Insights September 30th, 2016

Each week Nikolas Badminton, Futurist Speaker, summarizes the top-5 future looking developments and news items that I find to be inspiring, interesting, concerning, or downright strange. Each day he reads through dozens of blogs and news websites to find those things that we should be aware of.
In Future Trends –Three Laws of Driverless Cars we look at the trends that we should be aware of today, September 30th, 2016. Germany defines the rules around driverless cars, SpaceX takes us to Mars, NASA sequences in Space, we look at alt interfaces, and Snap makes social a darker place.

Germany to create world’s first highway code for driverless cars

CALL them the Three Laws of Driverless Cars. This month, Germany’s transport minister, Alexander Dobrindt, proposed a bill to provide the first legal framework for autonomous vehicles. It would govern how such cars perform in collisions where lives might be lost.

* **TASK INSTRUCTIONS**:
1) From the future trends post, list the developments that the introduction previews for the week.
2) Please write out the future trends post's wording between "In Future Trends" and "a darker place.", inclusive.
3) Extend the future trends post from where it stops.

* **RECORD SET**:
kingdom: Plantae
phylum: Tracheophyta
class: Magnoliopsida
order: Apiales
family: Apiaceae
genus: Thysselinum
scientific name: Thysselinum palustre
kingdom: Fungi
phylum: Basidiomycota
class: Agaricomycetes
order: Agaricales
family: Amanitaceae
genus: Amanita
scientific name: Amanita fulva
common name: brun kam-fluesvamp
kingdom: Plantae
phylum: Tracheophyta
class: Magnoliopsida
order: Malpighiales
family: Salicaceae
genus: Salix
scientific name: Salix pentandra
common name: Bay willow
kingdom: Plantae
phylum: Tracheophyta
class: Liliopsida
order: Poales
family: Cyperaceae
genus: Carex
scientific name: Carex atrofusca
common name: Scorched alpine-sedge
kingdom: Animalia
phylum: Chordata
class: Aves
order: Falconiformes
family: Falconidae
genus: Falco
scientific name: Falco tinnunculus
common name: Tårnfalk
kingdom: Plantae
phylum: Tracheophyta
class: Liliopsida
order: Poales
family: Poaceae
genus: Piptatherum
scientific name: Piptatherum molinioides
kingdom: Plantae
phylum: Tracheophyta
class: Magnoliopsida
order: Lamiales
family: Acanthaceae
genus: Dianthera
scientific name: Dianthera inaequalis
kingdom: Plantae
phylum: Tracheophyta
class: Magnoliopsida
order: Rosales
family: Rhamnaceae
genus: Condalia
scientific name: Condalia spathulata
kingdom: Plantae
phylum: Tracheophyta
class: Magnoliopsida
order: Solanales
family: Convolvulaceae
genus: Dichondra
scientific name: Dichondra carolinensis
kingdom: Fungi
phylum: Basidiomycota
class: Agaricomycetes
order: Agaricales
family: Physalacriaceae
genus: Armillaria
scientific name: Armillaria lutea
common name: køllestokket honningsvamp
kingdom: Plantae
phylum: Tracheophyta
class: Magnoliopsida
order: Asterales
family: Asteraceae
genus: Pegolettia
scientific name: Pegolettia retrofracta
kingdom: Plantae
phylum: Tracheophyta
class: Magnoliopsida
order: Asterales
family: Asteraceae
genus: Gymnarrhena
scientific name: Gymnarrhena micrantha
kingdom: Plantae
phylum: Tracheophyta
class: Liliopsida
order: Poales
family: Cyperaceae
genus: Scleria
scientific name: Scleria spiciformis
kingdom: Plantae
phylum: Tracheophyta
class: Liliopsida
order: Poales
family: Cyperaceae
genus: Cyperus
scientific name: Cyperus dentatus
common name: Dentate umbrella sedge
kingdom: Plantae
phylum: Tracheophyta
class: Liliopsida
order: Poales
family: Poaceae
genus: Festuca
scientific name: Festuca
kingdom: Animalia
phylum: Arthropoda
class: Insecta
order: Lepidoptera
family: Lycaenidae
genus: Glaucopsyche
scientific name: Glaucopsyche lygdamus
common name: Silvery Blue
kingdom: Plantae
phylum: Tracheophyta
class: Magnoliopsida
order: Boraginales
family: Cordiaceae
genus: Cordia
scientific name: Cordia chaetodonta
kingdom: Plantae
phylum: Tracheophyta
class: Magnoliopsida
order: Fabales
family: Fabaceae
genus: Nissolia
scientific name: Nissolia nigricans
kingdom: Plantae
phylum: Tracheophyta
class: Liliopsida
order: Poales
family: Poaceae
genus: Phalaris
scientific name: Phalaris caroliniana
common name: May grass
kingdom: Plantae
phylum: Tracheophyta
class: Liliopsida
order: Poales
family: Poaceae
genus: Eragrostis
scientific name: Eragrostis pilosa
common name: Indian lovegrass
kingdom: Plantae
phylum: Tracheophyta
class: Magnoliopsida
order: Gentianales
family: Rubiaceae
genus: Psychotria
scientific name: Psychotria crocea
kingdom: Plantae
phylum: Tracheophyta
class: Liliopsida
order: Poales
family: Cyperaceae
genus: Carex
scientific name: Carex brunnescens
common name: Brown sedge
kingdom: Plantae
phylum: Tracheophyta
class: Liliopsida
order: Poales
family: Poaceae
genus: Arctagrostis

* **SET OF ANSWERS**:
1)
- Germany defines the rules around driverless cars
- SpaceX takes us to Mars
- NASA sequences in Space
- we look at alt interfaces
- Snap makes social a darker place

2)
In Future Trends –Three Laws of Driverless Cars we look at the trends that we should be aware of today, September 30th, 2016. Germany defines the rules around driverless cars, SpaceX takes us to Mars, NASA sequences in Space, we look at alt interfaces, and Snap makes social a darker place.

3)
The laws attempt to deal with what some call the “death valley” of autonomous vehicles: the grey area between semi-autonomous and fully driverless cars that could delay the driverless future.
Dobrindt wants three things:

  • that a car always opts for property damage over personal injury;
  • that it never distinguishes between humans based on categories such as age or race;
  • and that if a human removes his or her hands from the steering wheel – to check email, say – the car’s manufacturer is liable if there is a collision.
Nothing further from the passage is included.